A bicicleta, como chamava Jean Monnet à Europa, precisa que se pedale para que não caia. Mas a bicicleta tem custos de manutenção. Até agora não se ultrapassou a barreira dos 1% de Rendimento Nacional Bruto (RNB) de contribuição por cada Estado-membro, mas com a saída do Reino Unido — um contribuinte líquido do orçamento comunitário — o valor tem de aumentar para que não se reduzam os apoios essenciais para novos desafios (como o combate às alterações climáticas) e para o apoio às regiões mais pobres, incluindo portuguesas, com a quebra da dotação dos fundos de coesão. Irá a União Europeia começar a fechar a torneira no orçamento 2021-2027?
A guerra de números já começou: a posição do Parlamento Europeu (onde socialistas, PPE, liberais e verdes estão unidos) propôs que a contribuição seja de 1,3% por Estado-membro, a Comissão Europeia defende 1,1%, o governo Português considera que o mínimo aceitável é 1,16% e a presidência finlandesa, a 2 de dezembro, apresentou uma proposta ainda mais conservadora: de 1,07%. Com este último valor — longe de ser consensual — o mais provável era Portugal perder apoios nos fundos. Boa notícia: dificilmente passará. O governo português vai ser um dos países a enfrentar a proposta da Finlândia já no próximo Conselho Europeu de 12 e 13 de dezembro e conta ter o apoio de, pelo menos, mais 17 Estados-membros.

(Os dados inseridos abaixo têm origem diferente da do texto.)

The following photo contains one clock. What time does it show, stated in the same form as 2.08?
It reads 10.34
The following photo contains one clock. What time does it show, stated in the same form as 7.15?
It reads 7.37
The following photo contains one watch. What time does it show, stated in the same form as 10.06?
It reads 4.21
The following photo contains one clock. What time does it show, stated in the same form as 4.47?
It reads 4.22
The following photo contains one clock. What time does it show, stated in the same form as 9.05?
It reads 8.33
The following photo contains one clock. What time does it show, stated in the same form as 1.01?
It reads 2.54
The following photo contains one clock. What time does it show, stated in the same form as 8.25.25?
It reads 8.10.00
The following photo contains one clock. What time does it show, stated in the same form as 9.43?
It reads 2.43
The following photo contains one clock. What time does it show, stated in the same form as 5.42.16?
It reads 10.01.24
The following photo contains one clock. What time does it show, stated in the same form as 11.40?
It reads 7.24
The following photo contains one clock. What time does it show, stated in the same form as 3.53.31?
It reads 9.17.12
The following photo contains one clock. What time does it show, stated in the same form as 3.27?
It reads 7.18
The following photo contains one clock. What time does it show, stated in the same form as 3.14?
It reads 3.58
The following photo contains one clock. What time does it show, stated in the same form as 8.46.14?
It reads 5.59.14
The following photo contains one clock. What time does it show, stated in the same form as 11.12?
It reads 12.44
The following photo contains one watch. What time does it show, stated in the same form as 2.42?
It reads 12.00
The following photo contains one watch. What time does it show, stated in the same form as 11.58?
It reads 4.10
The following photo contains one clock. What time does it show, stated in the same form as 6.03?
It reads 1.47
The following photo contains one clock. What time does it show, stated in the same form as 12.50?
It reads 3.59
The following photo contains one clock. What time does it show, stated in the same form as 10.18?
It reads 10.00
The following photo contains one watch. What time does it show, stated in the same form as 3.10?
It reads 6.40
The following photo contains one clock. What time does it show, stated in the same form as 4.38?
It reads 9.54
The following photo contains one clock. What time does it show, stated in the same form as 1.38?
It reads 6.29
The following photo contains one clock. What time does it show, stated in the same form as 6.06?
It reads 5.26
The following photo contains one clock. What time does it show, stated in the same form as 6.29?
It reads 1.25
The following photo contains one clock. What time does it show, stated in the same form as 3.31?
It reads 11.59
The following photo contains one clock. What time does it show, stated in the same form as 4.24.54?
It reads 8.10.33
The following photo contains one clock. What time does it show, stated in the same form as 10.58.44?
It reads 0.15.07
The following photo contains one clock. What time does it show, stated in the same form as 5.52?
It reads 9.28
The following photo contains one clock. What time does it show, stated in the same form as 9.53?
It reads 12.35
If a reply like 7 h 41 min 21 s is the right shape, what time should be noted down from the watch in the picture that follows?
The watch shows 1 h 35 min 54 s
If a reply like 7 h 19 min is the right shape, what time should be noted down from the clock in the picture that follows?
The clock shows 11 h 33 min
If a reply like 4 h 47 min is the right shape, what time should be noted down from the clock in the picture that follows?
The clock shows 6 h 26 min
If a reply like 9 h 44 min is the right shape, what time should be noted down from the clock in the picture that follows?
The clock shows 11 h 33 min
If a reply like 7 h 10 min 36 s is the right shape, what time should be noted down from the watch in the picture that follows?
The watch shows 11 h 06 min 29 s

Antes da análise aos números, a política. Embora o governo finlandês seja da família política do PS (do grupo dos S&D), António Costa protestou de imediato contra a proposta finlandesa. No próprio dia 2 de dezembro, quando foi conhecida a “negobox” finlandesa, António Costa definiu mesmo a proposta como “o que a União Europeia não precisava” e disse que “deve ser claramente rejeitada“.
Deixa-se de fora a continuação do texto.